# skinning the hog's feet, ears and tail...I know weird question



## big brown horse (Dec 15, 2010)

I have a good friend that called dibs on my hog's legs, feet, ears and tail for some good old fashioned authentic ehtnic cooking.   She is a fantastic chef with lots of worldly cooking experience.  (Not sure what exactly her plans are, but she gets the snout too when it gets cut and wrapped.)

Anyway, so before the butcher pulls out of my drive he hands me what I asked for, sept it is still hairy etc.  Eww! I have it double bagged up in the outside fridge at the moment.

Now, I didn't think it was a big deal until my friend says, 'how do ya get the hair off?'  OH BOY!  I think she is used to it being done for her at a butcher shop. 

So now I get to ask you guys, 'how do ya get the hair off?'  I'm ok with scalding the parts like you would to the whole hog, but I wasn't sure if that would work _after _the parts were, well, parted. 

Is there a better way?


----------



## big brown horse (Dec 15, 2010)

Woops, I think this should go under the "processing for meat" forum.  Sorry mods, move it if you need to.


----------



## Bossroo (Dec 15, 2010)

Use a torch ( or gas range burner) to singe the hair off !


----------



## big brown horse (Dec 15, 2010)

Bossroo said:
			
		

> Use a torch ( or gas range burner) to singe the hair off !


Have you done this before?


----------



## freemotion (Dec 15, 2010)

I read it, BBH, recently when researching some butchering stuff.  You also might try scalding it like a chicken and scraping it with the edge of a knife, like would be done with a whole pig (back in the day!)  My dad said they'd use a half-barrel on legs, fill it with water, and pile brush and straw under and over it and set it on fire.  That would heat the water in a few minutes and they'd be good to go.

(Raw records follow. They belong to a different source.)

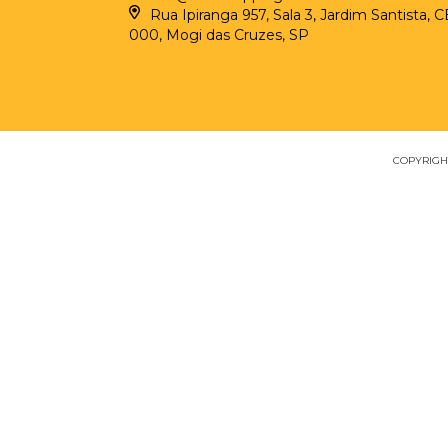
Rua Ipiranga 957, Sala 3, Jardim Santista, 
000, Mogi das Cruzes, SP
COPYRIGHT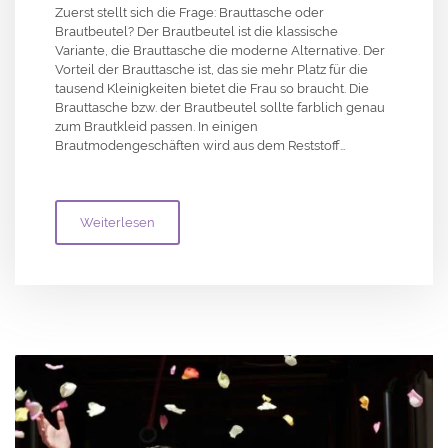
Zuerst stellt sich die Frage: Brauttasche oder
Brautbeutel? Der Brautbeutel ist die klassische
Variante, die Brauttasche die moderne Alternative. Der
Vorteil der Brauttasche ist, das sie mehr Platz für die
tausend Kleinigkeiten bietet die Frau so braucht. Die
Brauttasche bzw. der Brautbeutel sollte farblich genau
zum Brautkleid passen. In einigen
Brautmodengeschäften wird aus dem Reststoff…
Weiterlesen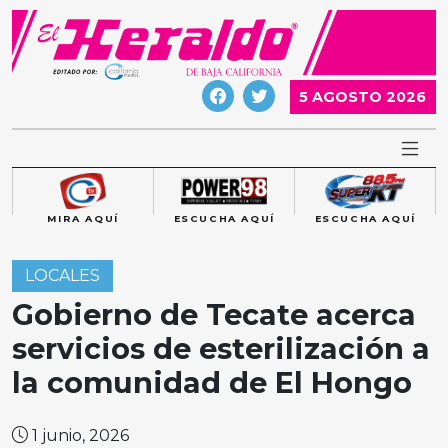
Skip
to
content
5 AGOSTO 2026
MIRA AQUÍ
ESCUCHA AQUÍ
ESCUCHA AQUÍ
LOCALES
Gobierno de Tecate acerca
servicios de esterilización a
la comunidad de El Hongo
1 junio, 2026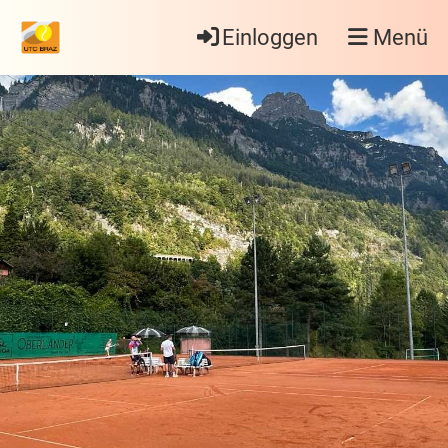
Einloggen
Menü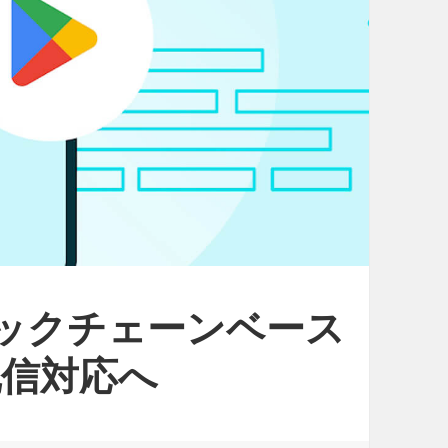
」ブロックチェーンベース
信対応へ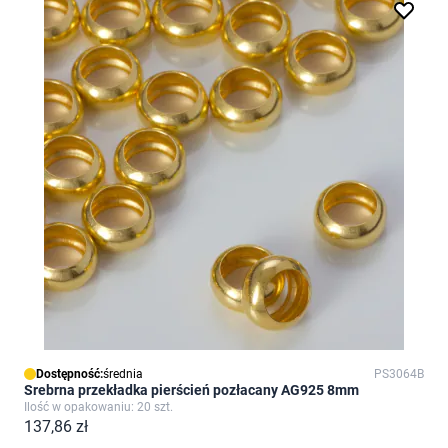
Dostępność:
średnia
PS3064B
Srebrna przekładka pierścień pozłacany AG925 8mm
Ilość w opakowaniu: 20 szt.
137,86 zł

I wasn't gonna use those parts myself, but recently was looking at those pink feet while the pigs were trying to eat me through the fence and decided I will try to use everything but the oink.  For revenge.


----------



## Bossroo (Dec 16, 2010)

big brown horse said:
			
		

> Bossroo said:
> 
> 
> 
> ...


Yup !!! usually for suckling pig.


----------



## ohiofarmgirl (Dec 16, 2010)

hey bossroo!

we torched our first pigs.. coolest thing ever. whoooot!

someone told me the old school way was to burn a fast hot "straw" fire to get the singe going. 

but we used a big old torch - worked great. 

Free - give them poodles the trotters if you REALLY want revenge
;-)


----------



## Bossroo (Dec 17, 2010)

For the little  larger pigs, first hang the dead pig, then we used to get about a 3-4 foot long iron pipe, wrap an old gunny sack with baleing wire and light it, makes a nice flame to singe off the hair pretty fast


----------